Et de préciser : «Par ailleurs, conformément à son mandat, la commission vérifiera que la sanction de licenciement infligée à M. Alexandre Benalla a bien entraîné l’arrêt de toute collaboration entre l’intéressé et la présidence de la République. Des demandes d’éclaircissements ont également été formulées concernant d’éventuelles activités privées, notamment dans le domaine de la sécurité, réalisées par MM. Alexandre Benalla ou Vincent Crase lorsqu'ils étaient en fonction à l’Elysée.»
Pour le moment, le président de la commission, Philippe Bas et les deux rapporteurs, Muriel Jourda et Jean-Pierre Sueur, ont fait savoir qu'en «fonction des informations qui [leur seraient] transmises, [ils apprécieraient] s’il y a lieu de procéder à de nouvelles auditions voire de saisir la justice».
Une réponse au refus de l'Assemblée ?
Le 1er janvier, Yaël Braun-Pivet a opposé une fin de non-recevoir, par communiqué interposé, aux députés socialistes qui souhaitaient voir la commission des lois qu'elle préside se pencher sur l'affaire des passeports diplomatiques d'Alexandre Benalla. Dans leur demande, les députés d'opposition épinglaient justement la marcheuse en l'invitant à ne pas «une nouvelle fois ignorer les exigences de transparence».
Macron aurait livré sa version à ses collaborateurs
Pour sa part, Emmanuel Macron aurait fait savoir à ses conseillers, selon les informations du Canard enchaîné, qu'il avait échangé à seulement deux reprises avec Alexandre Benalla depuis l'été 2018. L'Elysée a confirmé cette information de l'hebdomadaire satirique.
Benalla essaie de monnayer une prétendue proximité avec moi et il trouve preneur [...] Il n'est que leur idiot utile
Selon le Canard, le chef de l'Etat aurait fait cette mise au point à des proches le 31 décembre, quelques heures après que l'ex-chargé de mission ait affirmé à Mediapart avoir continué à échanger régulièrement avec lui, via la messagerie Telegram, depuis son licenciement de l'Elysée.
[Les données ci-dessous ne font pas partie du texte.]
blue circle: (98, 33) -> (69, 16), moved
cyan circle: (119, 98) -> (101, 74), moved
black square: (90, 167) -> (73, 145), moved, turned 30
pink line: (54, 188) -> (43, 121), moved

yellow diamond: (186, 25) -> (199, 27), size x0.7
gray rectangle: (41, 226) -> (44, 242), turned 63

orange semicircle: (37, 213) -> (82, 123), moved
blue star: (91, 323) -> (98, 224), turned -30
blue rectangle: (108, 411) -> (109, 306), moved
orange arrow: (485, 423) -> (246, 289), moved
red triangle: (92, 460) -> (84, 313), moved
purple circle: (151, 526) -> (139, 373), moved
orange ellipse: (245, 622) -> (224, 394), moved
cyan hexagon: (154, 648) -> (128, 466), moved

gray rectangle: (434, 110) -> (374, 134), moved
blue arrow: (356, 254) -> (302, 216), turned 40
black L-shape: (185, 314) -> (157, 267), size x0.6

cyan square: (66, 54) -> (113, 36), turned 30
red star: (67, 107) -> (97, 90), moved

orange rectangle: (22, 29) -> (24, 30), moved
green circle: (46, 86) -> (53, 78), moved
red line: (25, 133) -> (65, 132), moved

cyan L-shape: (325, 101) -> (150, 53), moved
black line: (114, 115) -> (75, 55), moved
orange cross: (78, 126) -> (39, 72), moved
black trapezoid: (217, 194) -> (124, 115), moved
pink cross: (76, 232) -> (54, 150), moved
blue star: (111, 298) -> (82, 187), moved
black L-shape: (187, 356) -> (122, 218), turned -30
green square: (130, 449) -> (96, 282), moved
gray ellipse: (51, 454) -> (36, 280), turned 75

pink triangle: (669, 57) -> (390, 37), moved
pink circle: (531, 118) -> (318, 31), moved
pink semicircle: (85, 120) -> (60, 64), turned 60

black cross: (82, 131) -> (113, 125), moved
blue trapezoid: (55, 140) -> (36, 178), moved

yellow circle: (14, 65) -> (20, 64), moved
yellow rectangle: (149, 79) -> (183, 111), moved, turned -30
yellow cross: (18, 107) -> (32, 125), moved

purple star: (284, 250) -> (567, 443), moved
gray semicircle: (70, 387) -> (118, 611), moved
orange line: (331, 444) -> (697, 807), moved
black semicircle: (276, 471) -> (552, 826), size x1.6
Si le président de la République aurait reconnu avoir reçu une multitude de messages, souvent «lunaires» de la part de son ancien collaborateur, il aurait également admis lui avoir répondu à deux reprises «de manière laconique» et de préciser : «Deux messages un point c'est tout [...] En juillet, au moment de l'affaire, j'étais inquiet de son état : je lui ai donc demandé comment il allait [...] Benalla essaie de monnayer une prétendue proximité avec moi et il trouve preneur auprès de réseaux que j'ai toujours combattus et qui m'attaquent sans limite. Benalla n'est que leur idiot utile», relate le Canard enchaîné.